Repeat the entries below word for word, from their first line down to and including the line that contains "scientific name: Cyaniris neglecta".

=== Given records ===
···

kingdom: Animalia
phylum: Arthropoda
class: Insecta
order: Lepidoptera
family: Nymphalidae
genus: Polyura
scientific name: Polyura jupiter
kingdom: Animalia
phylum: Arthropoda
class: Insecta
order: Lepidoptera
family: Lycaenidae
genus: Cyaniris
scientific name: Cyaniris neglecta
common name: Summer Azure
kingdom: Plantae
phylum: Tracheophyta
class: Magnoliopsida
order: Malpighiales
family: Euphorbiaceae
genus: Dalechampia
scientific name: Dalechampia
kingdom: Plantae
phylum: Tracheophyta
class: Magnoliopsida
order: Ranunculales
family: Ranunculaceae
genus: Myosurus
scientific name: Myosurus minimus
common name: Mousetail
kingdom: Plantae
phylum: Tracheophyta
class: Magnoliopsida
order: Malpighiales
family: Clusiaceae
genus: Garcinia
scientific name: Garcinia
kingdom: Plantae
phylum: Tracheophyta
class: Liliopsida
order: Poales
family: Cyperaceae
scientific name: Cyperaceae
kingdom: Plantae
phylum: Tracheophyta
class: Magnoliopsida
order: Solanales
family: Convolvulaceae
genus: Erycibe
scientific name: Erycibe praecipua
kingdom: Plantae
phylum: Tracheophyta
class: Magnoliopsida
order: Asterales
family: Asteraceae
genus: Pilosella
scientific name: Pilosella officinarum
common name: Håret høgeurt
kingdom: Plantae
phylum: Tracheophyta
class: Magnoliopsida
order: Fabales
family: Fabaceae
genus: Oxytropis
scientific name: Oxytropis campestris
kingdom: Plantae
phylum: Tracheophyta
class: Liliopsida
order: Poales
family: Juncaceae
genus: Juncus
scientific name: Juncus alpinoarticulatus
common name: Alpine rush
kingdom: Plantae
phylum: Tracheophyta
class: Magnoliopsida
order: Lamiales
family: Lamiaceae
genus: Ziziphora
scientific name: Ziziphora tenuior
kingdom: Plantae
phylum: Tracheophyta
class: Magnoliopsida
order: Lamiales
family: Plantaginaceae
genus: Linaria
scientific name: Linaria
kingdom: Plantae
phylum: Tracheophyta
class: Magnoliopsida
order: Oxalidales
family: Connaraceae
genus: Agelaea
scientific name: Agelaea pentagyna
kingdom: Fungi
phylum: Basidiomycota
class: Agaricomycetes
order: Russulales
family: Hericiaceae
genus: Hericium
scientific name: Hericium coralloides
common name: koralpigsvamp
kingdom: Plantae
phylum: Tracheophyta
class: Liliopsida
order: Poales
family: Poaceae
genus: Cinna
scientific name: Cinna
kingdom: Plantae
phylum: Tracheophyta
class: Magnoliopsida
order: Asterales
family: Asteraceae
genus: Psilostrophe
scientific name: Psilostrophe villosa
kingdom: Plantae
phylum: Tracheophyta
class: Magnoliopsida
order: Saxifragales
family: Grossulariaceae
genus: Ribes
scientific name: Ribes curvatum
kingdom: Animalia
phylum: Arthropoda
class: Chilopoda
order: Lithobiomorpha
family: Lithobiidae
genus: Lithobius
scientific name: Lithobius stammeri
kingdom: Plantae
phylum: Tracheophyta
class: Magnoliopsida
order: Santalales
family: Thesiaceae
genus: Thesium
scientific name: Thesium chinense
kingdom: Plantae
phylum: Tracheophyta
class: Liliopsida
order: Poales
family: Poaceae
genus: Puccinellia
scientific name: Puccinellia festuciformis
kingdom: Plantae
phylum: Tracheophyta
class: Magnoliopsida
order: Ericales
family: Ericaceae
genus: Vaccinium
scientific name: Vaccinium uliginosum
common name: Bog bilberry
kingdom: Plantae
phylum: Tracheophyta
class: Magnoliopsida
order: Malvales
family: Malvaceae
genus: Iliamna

···

=== Exercise solution ===
kingdom: Animalia
phylum: Arthropoda
class: Insecta
order: Lepidoptera
family: Nymphalidae
genus: Polyura
scientific name: Polyura jupiter
kingdom: Animalia
phylum: Arthropoda
class: Insecta
order: Lepidoptera
family: Lycaenidae
genus: Cyaniris
scientific name: Cyaniris neglecta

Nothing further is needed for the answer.